The binary choice apparently facing China’s policymakers is whether to ramp up coal supplies to force prices down, by using decommissioned domestic supplies and halting the ban on Australian imports, or to raise electricity prices sufficiently to prompt generators to get the lights back on – and the production lines humming. While the drawbacks of raising household electricity bills will be obvious, the former approach could seriously endanger the nation’s climate change commitments as the world prepares for the COP26 meeting in Glasgow next month. Sources close to the NDRC have suggested the electricity price may be set to rise soon.

GDP

What is clear, is the effect the energy crisis is having on the Chinese economy, and on the solar supply chain. Last week, leading up to Friday’s national day holiday, the coal price in northern China rose to around RMB2,000 per ton ($310), three times higher than the level seen at the beginning of the year.
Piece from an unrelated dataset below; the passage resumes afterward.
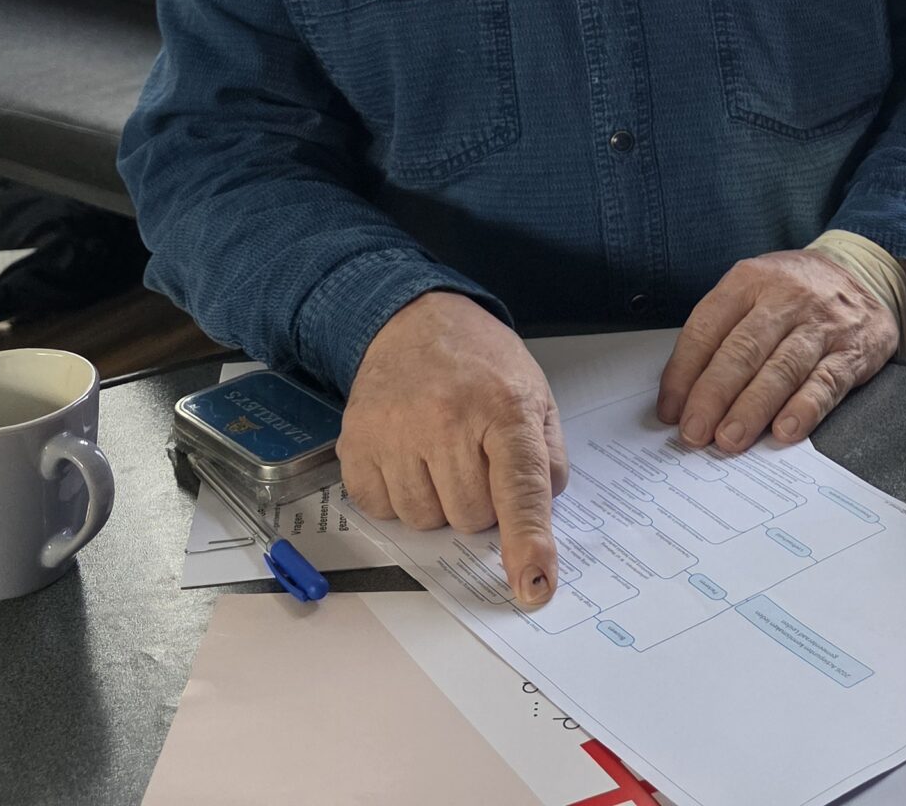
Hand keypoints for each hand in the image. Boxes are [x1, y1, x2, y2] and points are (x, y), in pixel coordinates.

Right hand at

Investment bank China International Capital Corporation has blamed the dual control emission reduction policy for the electricity shortages and predicted a 0.1-0.15 percentage point impact on economic growth in the last quarter and the current window. Morgan Stanley has put that figure at 1% in the current quarter, if the current industrial output restrictions continue, and Japan’s Nomura Securities has revised down its annual forecast on Chinese growth from 8.2% to 7.7%, with expected GDP gains in the third and fourth quarters reined in from 5.1% to 4.7%, and 4.4% to 3%, respectively.

The views and opinions expressed in this article are the author’s own, and do not necessarily reflect those held by pv magazine.